Resohilfe leistet wichtige Arbeit für die Gesellschaft

16. Juni 2016 | Themenbereich: Justiz, Schleswig-Holstein | Drucken

Die Rechtsfürsorge e.V. – Resohilfe Lübeck feiert ihr 175jähriges Jubiläum. Damit ist die Resohilfe Lübeck der älteste und größte spezialisierte Träger der Straffälligen- und Opferhilfe in Schleswig-Holstein. Anlässlich der Jubiläumsfeier im Lübecker Rathaus betonte Justizministerin Anke Spoorendonk die Tradition der Resozialisierungsbemühungen: „“Schleswig-Holstein geht seit langem den erfolgreichen Weg, die spezialisierte Beratung, Betreuung und Behandlung von Straftätern in seinen Vollzugsanstalten und im ambulanten Bereich in sehr enger Kooperation mit freien Trägern der Straffälligen- und Opferhilfe durchzuführen. Wir können so eine Vielzahl von flexiblen, engagierten und innovationsfreudigen freien Trägern im Sinne unserer ambitionierten Resozialisierungsziele einbinden. Erbrachte Leistungen und erzielte Erfolge geben uns Recht. Das Einbinden freier Träger in die Straffälligen- und Opferhilfe wie die große Bandbreite von Sanktionsalternativen und Behandlungsangeboten sind ein Markenzeichen der Kriminalpolitik des Landes. Diese Angebote haben zur deutschlandweit niedrigsten Inhaftierungsquote von rund 40 Gefangenen pro 100.000 Einwohner geführt. Auch im europäischen Maßstab ist das beispielhaft. Die Angebote bieten zudem die beste Gewähr für eine gelingende Resozialisierung von Strafgefangenen und damit einen wirksamen Opferschutz““, so die Ministerin.
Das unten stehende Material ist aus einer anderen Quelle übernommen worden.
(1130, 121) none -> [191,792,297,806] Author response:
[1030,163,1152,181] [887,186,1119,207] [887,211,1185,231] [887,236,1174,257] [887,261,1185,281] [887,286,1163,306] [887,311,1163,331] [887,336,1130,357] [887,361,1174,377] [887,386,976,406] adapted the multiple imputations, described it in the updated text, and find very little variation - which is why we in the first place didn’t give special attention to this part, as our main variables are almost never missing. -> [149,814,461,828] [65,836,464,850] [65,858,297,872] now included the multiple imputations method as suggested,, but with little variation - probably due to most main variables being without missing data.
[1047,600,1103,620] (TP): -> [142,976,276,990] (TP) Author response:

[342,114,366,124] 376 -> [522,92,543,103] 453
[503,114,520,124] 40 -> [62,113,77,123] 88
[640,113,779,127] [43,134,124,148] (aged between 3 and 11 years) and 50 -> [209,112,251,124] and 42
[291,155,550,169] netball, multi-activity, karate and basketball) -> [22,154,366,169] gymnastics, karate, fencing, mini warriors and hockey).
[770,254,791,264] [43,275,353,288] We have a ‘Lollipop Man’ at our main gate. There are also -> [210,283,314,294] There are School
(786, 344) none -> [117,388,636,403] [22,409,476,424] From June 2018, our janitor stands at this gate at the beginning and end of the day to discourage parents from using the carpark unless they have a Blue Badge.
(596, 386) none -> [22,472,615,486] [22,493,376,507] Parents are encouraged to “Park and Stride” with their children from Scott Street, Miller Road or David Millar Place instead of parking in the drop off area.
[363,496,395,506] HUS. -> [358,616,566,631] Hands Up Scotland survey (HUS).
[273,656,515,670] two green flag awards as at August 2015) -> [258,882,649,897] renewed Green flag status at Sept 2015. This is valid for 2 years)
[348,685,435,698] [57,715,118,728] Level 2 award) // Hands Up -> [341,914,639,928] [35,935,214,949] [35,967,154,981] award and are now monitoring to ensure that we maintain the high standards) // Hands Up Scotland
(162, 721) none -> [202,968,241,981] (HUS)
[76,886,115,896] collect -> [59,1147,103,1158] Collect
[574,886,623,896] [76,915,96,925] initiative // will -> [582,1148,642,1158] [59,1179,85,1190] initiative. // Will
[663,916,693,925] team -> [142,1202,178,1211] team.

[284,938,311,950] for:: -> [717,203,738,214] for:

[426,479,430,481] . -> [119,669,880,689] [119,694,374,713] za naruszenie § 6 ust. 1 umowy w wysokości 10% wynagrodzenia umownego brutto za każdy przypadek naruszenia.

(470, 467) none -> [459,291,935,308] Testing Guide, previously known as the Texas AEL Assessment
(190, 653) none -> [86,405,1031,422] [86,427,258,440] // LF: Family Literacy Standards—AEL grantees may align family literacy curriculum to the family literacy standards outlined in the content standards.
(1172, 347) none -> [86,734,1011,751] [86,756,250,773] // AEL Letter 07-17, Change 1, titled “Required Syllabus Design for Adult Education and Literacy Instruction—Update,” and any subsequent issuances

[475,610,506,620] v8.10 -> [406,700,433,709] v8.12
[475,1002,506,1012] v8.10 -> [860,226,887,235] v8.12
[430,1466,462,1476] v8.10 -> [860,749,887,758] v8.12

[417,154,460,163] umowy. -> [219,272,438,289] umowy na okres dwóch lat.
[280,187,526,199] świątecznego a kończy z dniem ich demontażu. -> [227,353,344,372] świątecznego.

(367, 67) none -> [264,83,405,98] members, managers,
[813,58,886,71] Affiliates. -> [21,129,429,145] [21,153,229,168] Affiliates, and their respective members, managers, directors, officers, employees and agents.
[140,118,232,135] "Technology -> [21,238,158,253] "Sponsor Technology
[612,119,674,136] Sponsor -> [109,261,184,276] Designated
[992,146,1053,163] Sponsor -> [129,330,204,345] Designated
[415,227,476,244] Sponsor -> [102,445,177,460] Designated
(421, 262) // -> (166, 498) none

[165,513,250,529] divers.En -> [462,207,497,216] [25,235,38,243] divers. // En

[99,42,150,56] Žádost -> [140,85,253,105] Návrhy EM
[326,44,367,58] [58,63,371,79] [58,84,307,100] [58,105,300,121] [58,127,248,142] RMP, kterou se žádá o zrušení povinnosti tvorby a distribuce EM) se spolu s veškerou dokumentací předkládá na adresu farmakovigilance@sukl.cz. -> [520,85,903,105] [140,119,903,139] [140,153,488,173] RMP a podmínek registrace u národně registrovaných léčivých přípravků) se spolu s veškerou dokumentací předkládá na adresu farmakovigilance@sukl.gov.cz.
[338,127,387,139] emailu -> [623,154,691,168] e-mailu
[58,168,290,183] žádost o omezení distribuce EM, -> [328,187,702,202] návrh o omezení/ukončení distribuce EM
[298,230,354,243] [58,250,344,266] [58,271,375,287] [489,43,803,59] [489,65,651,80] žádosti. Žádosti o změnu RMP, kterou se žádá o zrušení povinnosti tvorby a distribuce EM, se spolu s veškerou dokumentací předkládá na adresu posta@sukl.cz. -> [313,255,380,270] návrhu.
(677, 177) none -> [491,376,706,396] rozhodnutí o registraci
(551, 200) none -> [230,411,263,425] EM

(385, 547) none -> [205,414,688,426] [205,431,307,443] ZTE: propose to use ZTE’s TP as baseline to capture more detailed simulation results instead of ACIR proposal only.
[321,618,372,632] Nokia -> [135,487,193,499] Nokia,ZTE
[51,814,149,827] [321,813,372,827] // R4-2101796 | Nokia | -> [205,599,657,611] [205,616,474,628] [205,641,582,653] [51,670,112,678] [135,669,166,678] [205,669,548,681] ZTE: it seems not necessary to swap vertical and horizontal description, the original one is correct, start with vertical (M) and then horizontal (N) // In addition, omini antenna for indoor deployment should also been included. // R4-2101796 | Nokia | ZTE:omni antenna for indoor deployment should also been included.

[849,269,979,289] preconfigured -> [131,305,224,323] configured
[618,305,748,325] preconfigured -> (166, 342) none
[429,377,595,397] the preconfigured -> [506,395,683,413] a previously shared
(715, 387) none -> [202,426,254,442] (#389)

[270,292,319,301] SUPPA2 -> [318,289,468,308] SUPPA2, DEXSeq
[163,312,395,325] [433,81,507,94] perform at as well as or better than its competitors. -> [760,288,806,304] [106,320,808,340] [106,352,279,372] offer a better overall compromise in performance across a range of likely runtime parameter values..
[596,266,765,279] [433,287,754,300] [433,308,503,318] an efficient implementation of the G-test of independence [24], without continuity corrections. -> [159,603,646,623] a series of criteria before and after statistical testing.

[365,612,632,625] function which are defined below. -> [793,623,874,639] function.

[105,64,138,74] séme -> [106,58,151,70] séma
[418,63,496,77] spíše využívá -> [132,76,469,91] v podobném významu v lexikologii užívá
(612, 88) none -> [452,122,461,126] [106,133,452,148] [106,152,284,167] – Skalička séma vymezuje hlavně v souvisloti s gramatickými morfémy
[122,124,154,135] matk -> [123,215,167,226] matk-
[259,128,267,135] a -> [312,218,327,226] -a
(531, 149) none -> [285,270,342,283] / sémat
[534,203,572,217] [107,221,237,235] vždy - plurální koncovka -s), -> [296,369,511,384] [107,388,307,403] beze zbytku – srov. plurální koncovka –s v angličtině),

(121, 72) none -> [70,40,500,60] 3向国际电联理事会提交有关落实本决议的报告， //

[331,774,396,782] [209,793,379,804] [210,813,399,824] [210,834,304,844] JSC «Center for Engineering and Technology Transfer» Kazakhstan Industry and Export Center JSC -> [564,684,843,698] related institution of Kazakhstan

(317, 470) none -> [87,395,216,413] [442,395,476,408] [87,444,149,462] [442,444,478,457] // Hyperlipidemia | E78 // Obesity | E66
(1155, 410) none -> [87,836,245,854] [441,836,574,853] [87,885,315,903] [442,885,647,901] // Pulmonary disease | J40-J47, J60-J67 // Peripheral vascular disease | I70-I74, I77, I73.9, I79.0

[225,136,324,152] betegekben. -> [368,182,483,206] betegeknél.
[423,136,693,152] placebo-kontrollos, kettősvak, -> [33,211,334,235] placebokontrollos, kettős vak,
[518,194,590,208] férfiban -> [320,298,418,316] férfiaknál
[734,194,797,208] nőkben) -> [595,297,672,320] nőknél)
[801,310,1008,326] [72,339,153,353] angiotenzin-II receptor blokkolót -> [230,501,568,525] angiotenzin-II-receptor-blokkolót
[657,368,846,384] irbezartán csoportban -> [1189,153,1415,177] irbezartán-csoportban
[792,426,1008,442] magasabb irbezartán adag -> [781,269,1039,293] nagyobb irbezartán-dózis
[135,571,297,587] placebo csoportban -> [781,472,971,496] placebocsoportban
Der Resohilfe Lübeck dankte sie für das Engagement. „“Die Entwicklung hin zu einem humanen und resozialisierungsorientierten Sanktionssystem und dessen Fortentwicklung ist auf Einrichtungen wie die Resohilfe und die sie tragenden Menschen angewiesen. Ihr in 175 Jahren gewachsenes institutionelles Gedächtnis, ihr Engagement und ihre Erfahrung sind für den Strafvollzug in Schleswig-Holstein ein unschätzbarer Wert. Sie sind auch heute aktiver, verlässlicher und geschätzter Partner bei der Resozialisierung von Straftätern. So wird z.B. die Justizvollzugsanstalt Lübeck durch Ihre Arbeit erheblich entlastet. Ich danke den Ehrenamtlichen im Vorstand, aber auch den rund 45 aktiven Freiwilligen, die in der JVA Lübeck vielseitige Gruppenangebote machen und sich in Einzelgesprächen mit Gefangenen engagieren““, sagte Spoorendonk.